We present a single facet, or maybe even a few facets or our multifaceted lives as bloggers. I am just sharing a few more little facets:
Here is where we lived – in Fintas, which means “large water container” from what I have been told. When we first got to Kuwait, and I would tell my new friends where I lived, they would gasp and say “Fintas!” like it was the end of the world. On a good traffic morning, it only took us ten minutes to get from Fintas to Salmiyya, maybe 20 minutes to the airport. It takes a whole lot longer, we have found, just to get out of Jabriyya!

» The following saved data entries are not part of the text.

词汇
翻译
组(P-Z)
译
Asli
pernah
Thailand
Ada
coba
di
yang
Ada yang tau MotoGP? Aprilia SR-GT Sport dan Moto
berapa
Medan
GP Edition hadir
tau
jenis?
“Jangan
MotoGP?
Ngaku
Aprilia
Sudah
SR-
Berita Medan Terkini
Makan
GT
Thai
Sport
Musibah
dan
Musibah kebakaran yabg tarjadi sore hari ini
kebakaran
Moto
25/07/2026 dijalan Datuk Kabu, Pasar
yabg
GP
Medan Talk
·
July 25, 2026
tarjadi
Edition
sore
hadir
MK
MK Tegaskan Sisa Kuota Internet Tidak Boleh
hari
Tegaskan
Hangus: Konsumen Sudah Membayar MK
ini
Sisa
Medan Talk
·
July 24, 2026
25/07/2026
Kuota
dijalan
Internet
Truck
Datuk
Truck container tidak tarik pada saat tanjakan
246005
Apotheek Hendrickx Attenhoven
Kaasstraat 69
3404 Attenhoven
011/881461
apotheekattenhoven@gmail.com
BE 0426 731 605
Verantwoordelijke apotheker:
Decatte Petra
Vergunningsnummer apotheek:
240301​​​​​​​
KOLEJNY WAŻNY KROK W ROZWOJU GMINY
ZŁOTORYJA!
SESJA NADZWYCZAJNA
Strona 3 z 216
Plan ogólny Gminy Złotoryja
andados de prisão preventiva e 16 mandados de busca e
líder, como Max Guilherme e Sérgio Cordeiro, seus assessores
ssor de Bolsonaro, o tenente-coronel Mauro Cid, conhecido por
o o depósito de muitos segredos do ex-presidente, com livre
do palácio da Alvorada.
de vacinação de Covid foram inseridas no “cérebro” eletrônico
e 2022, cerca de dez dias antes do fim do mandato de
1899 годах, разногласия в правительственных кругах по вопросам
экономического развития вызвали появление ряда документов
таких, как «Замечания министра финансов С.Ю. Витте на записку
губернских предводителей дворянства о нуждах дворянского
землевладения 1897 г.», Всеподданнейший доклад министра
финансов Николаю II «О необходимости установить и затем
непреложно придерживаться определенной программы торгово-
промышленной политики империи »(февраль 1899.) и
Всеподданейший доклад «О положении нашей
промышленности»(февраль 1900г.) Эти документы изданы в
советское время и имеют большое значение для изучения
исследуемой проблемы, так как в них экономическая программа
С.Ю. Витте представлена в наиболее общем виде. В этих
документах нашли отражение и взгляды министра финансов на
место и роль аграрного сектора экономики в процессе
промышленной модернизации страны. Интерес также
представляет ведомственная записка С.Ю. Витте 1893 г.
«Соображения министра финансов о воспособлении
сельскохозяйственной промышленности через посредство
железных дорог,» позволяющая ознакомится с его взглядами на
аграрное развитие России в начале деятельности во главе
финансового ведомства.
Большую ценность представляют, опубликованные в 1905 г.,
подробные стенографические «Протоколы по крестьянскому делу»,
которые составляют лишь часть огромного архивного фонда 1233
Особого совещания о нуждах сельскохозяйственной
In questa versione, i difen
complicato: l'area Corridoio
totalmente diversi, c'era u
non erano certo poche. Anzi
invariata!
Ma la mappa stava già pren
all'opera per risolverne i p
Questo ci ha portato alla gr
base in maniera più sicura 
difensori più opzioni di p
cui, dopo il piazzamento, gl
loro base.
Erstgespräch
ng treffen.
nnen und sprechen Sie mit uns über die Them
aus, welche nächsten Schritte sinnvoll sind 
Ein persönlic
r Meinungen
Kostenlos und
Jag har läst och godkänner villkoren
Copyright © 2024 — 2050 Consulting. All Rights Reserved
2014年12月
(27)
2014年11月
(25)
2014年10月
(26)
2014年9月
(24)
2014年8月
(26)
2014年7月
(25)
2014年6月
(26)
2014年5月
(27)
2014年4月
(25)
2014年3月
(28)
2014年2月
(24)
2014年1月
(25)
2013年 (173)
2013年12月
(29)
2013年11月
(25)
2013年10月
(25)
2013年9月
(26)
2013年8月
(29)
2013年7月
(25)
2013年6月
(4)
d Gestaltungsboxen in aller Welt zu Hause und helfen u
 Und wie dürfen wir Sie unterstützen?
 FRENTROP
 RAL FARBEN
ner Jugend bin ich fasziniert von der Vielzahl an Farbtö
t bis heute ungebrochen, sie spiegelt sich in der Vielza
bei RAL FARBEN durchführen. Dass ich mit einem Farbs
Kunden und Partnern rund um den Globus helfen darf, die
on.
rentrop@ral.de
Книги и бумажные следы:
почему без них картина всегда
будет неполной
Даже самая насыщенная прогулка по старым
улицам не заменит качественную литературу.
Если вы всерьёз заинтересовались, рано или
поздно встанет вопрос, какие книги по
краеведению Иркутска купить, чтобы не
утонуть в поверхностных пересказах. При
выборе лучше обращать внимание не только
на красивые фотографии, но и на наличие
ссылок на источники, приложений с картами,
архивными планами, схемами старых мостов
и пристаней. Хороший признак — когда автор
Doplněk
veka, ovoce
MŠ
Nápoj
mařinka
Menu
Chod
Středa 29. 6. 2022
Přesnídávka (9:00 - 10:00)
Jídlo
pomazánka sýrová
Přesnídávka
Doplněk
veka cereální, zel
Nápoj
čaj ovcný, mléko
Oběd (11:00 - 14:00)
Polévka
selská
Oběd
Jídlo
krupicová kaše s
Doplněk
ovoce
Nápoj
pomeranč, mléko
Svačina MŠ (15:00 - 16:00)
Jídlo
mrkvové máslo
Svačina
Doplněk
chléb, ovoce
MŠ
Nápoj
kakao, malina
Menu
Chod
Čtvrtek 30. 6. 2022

This photo is taken from the pier in Eqaila Family Beach. My apartment was over the park and swimming pool. It was a never-ending source of lost hours for me, watching families, watching the school groups visit. My favorite is the families of ladies in abayas who would bring inner-tubes and float in the shallows on the hot days, keeping cool, keeping covered.
I have a good Kuwaiti friend who would tell me that when he was growing up, Fintas was just a small beach place, a place he and his friends would camp out in the hot Kuwait summers. There was just a tree or two, and a shack on the beach, he told me. He also used to camp on the empty beaches of Salmiyya. (!) I loved listening to his old Kuwait stories.
This was my living room. It had great light from morning ’till night. No, none of this is my furniture, except all the bookcases. 🙂 It was a furnished apartment.

This was my kitchen, which I loved because it was well planned, had great light and great shelf spaces. It also had a great place to store/display all my baskets:

This is Little Diamond’s bedroom, which was also my project room, this is what my project room usually looked like:

Here is a photo of one of the best parts – the moon rising over the Gulf, right outside my window, and shimmering over the park:

This is what I look like:

Here is my other blog:
World in Stitches
I haven’t asked my husband if I can share his photo. When I get a chance, I will ask, and if he says OK, I will show you a photo of him, too. 🙂
You know what Pete looks like!
Pet Peeve
Well, it’s not so much a pet peeve as a personal preference. When I arrived in Doha, I found “sets” in all my bathrooms.

They weren’t garish, as you can see, they were just there, thick and fluffy, a toilet seat cover, a toilet mat, a bidet mat and a bathmat. None of them had rubber backings, which I consider a basic for a bathmat, which I DO like.
The others, I just consider dust catchers, and worse – unsanitary. Germ catchers. I took them all off, even though they were all brand new, I like the cleaner to be able to really clean all the bathrooms.
When I went to put them in the cupboard, the cupboard almost exploded with totally new “sets” all of which had been taken off by former corporate occupants. It is a total hoot.
I have asked AdventureMan to ask what is needed to get rid of these – if the sponsor wants them back (eeeewwwwwwww!) or if I can put them out for the trash guys who can sell them to someone who will sell them in the weekend market?
We also have a cupboard full of used DVD and Video players; I think previous occupants have been afraid to get rid of them. Another cupboard with four broken coffee makers, LLLOOOLLL.